Last fall, a fossil skeleton named "Ardi" shook up the field of human evolution. Now, some scientists are raising doubts about what exactly the creature from Ethiopia was and what kind of landscape it inhabited.
NEW YORK — Last fall, a fossil skeleton named "Ardi" shook up the field of human evolution. Now, some scientists are raising doubts about what exactly the creature from Ethiopia was and what kind of landscape it inhabited.
New critiques question whether Ardi really belongs on the human branch of the evolutionary tree, and whether it really lived in woodlands. That second question has implications for theories about what kind of environment spurred early human evolution.
The new work is being published by the journal Science, which last year declared the original presentation of the 4.4 million-year-old fossil to be the magazine's breakthrough of the year.
Ardi, short for Ardipithecus ramidus, is a million years older than the famous "Lucy" fossil.
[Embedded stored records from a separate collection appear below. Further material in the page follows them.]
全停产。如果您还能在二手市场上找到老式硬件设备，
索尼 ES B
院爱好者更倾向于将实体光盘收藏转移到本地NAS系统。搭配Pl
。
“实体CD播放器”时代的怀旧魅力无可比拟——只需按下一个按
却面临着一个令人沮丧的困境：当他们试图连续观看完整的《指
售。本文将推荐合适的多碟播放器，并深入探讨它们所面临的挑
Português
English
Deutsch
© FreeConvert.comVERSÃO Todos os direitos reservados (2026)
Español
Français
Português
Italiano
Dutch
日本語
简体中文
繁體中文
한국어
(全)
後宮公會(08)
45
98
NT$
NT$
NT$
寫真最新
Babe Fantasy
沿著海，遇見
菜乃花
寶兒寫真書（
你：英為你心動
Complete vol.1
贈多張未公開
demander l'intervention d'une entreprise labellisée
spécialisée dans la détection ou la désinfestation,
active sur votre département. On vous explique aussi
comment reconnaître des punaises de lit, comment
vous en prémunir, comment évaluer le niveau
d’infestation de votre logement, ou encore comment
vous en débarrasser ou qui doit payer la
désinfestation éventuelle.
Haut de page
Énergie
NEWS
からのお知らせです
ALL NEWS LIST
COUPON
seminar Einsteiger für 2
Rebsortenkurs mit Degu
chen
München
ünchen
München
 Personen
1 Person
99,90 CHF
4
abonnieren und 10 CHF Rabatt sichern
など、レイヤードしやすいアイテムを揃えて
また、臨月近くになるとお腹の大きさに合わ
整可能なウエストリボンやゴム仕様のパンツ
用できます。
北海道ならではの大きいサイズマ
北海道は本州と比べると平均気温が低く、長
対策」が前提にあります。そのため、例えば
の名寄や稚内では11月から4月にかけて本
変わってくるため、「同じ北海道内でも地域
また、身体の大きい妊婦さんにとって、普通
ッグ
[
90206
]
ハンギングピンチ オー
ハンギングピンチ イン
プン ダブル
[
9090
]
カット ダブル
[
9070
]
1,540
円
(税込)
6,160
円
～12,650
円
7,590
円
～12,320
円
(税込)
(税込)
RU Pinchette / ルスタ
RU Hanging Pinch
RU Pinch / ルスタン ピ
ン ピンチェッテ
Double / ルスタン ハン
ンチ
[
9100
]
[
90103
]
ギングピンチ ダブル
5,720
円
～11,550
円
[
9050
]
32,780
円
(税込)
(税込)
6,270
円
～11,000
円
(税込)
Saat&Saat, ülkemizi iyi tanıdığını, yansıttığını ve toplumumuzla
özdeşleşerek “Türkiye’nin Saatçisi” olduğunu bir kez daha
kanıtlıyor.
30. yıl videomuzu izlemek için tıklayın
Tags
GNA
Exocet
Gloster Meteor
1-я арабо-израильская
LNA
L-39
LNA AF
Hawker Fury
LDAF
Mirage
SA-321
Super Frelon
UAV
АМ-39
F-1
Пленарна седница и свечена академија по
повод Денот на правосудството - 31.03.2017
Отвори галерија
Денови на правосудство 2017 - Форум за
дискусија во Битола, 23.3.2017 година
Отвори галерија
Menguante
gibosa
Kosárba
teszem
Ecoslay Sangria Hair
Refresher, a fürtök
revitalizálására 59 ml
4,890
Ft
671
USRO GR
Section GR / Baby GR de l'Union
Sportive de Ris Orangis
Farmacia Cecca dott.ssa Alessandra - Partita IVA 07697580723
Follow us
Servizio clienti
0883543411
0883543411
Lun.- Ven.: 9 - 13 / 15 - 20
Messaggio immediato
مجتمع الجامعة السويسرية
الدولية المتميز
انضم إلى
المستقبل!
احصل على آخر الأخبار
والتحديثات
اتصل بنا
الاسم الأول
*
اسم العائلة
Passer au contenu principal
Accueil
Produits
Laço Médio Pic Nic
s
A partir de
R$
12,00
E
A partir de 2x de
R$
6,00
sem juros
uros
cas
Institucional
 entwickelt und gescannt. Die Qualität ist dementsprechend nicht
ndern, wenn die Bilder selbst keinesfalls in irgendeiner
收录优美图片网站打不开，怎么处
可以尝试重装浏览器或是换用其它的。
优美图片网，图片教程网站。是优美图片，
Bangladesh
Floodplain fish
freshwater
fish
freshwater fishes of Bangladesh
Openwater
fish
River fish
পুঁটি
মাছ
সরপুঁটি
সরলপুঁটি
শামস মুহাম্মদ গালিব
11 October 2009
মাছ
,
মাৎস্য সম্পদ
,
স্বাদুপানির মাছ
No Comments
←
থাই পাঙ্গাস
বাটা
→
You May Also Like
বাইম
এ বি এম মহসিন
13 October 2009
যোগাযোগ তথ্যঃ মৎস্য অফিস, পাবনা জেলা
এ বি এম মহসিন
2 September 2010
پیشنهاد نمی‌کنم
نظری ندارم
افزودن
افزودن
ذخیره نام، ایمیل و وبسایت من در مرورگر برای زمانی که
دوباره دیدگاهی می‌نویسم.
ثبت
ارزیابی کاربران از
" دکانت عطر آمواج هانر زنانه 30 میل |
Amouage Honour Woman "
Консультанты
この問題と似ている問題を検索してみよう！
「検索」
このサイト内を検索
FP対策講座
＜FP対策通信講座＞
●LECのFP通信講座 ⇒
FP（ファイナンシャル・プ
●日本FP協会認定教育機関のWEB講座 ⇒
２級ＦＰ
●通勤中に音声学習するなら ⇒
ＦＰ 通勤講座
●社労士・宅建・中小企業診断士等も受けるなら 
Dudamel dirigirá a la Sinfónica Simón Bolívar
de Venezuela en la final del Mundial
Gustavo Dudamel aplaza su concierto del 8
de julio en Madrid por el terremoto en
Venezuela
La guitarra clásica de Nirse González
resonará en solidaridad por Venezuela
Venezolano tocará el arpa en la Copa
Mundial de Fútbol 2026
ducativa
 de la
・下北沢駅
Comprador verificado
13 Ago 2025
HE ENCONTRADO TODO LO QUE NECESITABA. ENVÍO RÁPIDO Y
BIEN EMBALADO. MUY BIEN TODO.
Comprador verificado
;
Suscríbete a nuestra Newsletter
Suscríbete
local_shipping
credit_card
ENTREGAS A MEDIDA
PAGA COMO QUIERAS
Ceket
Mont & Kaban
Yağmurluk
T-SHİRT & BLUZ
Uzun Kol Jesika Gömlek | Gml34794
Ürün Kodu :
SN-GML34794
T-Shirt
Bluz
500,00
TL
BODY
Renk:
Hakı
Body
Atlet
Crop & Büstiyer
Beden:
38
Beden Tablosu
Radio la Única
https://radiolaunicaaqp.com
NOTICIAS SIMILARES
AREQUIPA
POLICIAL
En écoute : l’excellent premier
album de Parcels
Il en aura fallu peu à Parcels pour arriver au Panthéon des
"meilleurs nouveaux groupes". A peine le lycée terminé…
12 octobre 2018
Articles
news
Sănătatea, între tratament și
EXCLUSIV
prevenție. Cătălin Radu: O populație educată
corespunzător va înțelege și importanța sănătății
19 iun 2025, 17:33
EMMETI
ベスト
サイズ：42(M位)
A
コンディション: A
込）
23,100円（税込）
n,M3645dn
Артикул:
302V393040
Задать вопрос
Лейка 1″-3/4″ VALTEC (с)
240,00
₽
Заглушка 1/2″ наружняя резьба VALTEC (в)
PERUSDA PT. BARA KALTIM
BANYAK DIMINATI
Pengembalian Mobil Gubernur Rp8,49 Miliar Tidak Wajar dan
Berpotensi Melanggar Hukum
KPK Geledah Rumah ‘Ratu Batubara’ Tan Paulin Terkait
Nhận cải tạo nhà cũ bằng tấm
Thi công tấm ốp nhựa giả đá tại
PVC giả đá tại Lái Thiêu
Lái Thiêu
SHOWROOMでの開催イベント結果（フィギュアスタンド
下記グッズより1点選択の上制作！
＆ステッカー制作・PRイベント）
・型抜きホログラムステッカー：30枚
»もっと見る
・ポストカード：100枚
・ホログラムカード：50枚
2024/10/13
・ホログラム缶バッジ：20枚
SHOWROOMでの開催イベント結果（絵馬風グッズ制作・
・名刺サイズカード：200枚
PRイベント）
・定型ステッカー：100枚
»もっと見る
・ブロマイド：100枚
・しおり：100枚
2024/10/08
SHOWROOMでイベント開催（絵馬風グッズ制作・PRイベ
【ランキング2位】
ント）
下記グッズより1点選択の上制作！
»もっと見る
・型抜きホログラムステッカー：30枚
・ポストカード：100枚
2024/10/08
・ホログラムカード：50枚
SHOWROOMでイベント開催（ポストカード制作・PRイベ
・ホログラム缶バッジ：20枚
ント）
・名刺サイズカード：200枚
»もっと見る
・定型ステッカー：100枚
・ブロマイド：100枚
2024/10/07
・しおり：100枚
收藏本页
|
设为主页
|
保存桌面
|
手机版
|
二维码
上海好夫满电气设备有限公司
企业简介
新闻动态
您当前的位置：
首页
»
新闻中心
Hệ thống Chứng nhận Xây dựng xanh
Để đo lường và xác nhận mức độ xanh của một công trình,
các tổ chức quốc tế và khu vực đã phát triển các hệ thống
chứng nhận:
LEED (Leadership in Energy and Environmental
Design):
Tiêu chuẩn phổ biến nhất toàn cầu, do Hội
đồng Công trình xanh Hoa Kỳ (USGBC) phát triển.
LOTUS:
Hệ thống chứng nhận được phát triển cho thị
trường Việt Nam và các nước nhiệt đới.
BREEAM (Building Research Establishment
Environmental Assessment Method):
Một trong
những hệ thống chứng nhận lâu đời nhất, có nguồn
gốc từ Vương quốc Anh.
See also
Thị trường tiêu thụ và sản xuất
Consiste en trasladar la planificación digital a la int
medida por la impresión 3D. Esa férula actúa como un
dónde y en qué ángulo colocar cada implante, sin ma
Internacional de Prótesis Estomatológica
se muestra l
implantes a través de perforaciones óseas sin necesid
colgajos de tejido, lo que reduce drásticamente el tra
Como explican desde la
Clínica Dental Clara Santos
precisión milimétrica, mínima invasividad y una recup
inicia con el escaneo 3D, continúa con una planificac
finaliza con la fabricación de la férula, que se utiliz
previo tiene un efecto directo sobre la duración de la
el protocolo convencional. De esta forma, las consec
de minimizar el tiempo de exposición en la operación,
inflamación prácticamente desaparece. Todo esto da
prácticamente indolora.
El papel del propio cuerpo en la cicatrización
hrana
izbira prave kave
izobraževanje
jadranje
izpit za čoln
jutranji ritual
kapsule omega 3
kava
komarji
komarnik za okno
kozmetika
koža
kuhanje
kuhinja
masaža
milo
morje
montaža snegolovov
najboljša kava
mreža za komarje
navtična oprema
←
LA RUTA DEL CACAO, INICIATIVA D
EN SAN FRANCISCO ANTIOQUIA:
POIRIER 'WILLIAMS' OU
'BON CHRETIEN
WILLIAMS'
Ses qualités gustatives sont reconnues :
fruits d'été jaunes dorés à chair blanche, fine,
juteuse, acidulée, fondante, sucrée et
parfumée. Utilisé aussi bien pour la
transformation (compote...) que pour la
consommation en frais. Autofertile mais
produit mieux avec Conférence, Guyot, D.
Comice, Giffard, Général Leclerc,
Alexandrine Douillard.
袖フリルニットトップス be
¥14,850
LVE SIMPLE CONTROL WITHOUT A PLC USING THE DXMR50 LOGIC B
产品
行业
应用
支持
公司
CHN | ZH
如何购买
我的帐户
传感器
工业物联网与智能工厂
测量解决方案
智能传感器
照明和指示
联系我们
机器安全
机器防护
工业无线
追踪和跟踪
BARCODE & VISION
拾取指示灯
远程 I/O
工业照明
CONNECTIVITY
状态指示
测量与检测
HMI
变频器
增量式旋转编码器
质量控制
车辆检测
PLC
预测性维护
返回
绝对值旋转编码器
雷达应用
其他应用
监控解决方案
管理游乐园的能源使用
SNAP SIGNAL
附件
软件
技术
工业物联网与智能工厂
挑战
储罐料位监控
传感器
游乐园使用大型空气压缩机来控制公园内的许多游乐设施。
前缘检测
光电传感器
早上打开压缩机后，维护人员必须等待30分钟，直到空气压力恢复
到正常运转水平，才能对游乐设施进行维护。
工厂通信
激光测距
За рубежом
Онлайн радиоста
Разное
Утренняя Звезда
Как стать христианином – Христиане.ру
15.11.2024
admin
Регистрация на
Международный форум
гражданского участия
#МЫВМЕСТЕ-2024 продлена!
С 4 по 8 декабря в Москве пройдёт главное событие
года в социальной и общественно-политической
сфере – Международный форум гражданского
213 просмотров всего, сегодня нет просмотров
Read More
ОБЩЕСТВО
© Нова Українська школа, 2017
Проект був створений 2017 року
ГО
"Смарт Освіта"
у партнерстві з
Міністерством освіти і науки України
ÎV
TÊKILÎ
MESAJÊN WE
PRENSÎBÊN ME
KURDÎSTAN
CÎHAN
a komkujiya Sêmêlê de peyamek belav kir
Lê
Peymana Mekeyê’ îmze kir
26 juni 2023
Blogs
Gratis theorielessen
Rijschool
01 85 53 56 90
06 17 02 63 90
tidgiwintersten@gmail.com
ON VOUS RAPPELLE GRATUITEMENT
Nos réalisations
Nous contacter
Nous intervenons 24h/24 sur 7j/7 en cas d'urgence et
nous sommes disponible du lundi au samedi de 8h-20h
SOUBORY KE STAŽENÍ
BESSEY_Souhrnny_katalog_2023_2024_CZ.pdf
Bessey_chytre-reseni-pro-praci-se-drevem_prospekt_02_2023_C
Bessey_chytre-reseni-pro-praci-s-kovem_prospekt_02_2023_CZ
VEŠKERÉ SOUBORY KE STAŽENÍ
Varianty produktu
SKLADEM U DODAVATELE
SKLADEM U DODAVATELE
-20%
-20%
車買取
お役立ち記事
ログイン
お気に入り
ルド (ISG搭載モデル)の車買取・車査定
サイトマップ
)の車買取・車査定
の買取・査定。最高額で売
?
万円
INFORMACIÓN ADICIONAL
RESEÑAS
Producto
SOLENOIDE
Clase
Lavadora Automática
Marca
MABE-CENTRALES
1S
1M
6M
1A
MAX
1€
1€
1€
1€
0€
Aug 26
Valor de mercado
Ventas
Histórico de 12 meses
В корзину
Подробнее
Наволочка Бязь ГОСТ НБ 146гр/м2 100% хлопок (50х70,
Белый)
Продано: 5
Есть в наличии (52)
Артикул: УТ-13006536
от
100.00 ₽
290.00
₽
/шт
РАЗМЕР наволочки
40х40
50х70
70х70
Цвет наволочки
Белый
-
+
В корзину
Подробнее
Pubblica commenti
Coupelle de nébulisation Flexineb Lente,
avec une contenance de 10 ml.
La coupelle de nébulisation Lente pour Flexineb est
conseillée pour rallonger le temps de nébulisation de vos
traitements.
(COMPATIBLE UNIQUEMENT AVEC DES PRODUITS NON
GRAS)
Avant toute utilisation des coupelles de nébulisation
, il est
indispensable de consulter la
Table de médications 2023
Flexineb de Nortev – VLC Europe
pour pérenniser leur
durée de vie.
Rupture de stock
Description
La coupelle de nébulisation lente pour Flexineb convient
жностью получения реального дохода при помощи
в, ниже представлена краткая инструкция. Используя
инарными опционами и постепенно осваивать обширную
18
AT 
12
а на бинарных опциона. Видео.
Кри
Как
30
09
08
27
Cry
Last October, it was hailed as a window on early human evolution.
Researchers concluded that "Ardi" walked upright rather than on its knuckles like chimps, for example, and that it lived in woodlands rather than open grasslands. It didn't look much like today's chimps, our closest living relatives, even though it was closer than Lucy to the common ancestor of humans and chimps.
Such questioning isn't unusual; big scientific discoveries are typically greeted that way. Until more scientists can study the fossil and other work can be done, broad consensus may be elusive. The 2003 discovery of diminutive fossil "hobbits" in Indonesia, for example, has spurred a long-running debate about whether the hobbits were a separate species or not.
Tim White of the University of California, Berkeley, one of the scientists who described Ardi last year in Science, said he isn't surprised by this week's debate.
"It was completely expected," he said. "Any time you have something that is as different as Ardi, you're probably going to have it."
Esteban Sarmiento of the Human Evolution Foundation in East Brunswick, N.J., wrote in the new analysis that he's not convinced Ardi belongs on the evolutionary tree branch leading to modern humans.
Instead, he said in an interview, he thinks it came along earlier, before that human branch split off from the ancestors of chimps and gorillas.
The specific anatomical features of teeth, the skull and elsewhere that the researchers cited just don't make a convincing case for membership on the human branch, he argued. Some, like certain features in the wrist and where the lower jaw connects to the skull, indicate instead that Ardi arose before humans split off from African apes, he said.
In a written rebuttal in Science and in a telephone interview, White disagreed with Sarmiento's conclusion. "The evidence is very clear that in Ardipithecus, there are characteristics shared only by later hominids ... and humans," White said.
If Ardi were really ancestral to chimps, certain features of its teeth, pelvis, and skull would have had to later evolve back to their more ape-like conditions, an "evolutionary reversal that's highly unlikely," White said in an interview.
Two other experts, however, said in interviews that they think it's too early to tell where Ardi fits on the evolutionary tree.
Will Harcourt-Smith, a research associate at the American Museum of Natural History and member of the anthropology department at Lehman College in New York, said he could not say whether Sarmiento was right or wrong.
"It's early days" in the analysis of Ardi, he said. "Until there is a more complete description of the skeleton, one has to be cautious about interpreting the initial analyses one way or another... I still think it's open season."
Harcourt-Smith said he did disagree with Sarmiento's assertion that Ardi was probably too old to belong to the human branch of the evolutionary tree.
Rick Potts, head of the human origins program at the Smithsonian Institution's Natural History Museum, said Ardi is known chiefly from just one site. And it lived during a dimly understood period of evolution when there might have been "a lot of experimentation," he said.
Potts said that makes it hard to draw conclusions about how the species relates to Lucy and modern humans.
"I think it's just too soon to tell exactly where it stands in relationship to the branching point of humans from other African apes," he said.
The second critique focuses on Ardi's environment. Last year's analysis said it was predominantly a woodland setting. So that argued against the "savanna hypothesis," the idea that early human ancestors started to walk upright because they lived on grassy plains and savannas.
In this week's critique, geochemist Thure Cerling of the University of Utah and other scientists said their reading of the evidence shows Ardi roamed in a savanna with no more than 25 percent covered by a woody canopy. So they disagreed with last year's emphasis on the leafy setting.
The critique focused on evidence like analysis of ancient soils, tooth enamel from animals found at the site and tiny silica grains found in plants.
In a published rebuttal and the interview, White agreed that Ardi's environment included grasslands but said the totality of the evidence shows Ardi preferred living in its wooded areas instead.
For example, the skeleton shows adaptations for climbing and "it wasn't climbing grass," he said. And animals found with Ardi's remains are mostly woodland creatures like leaf-eating monkeys, he said.
Potts said he thinks White is right about the environment of the site in dispute. But again, he said, that's just one site, and not enough for drawing conclusions about the general environmental conditions of early human evolution — if indeed White is also right about Ardi's place on the family tree.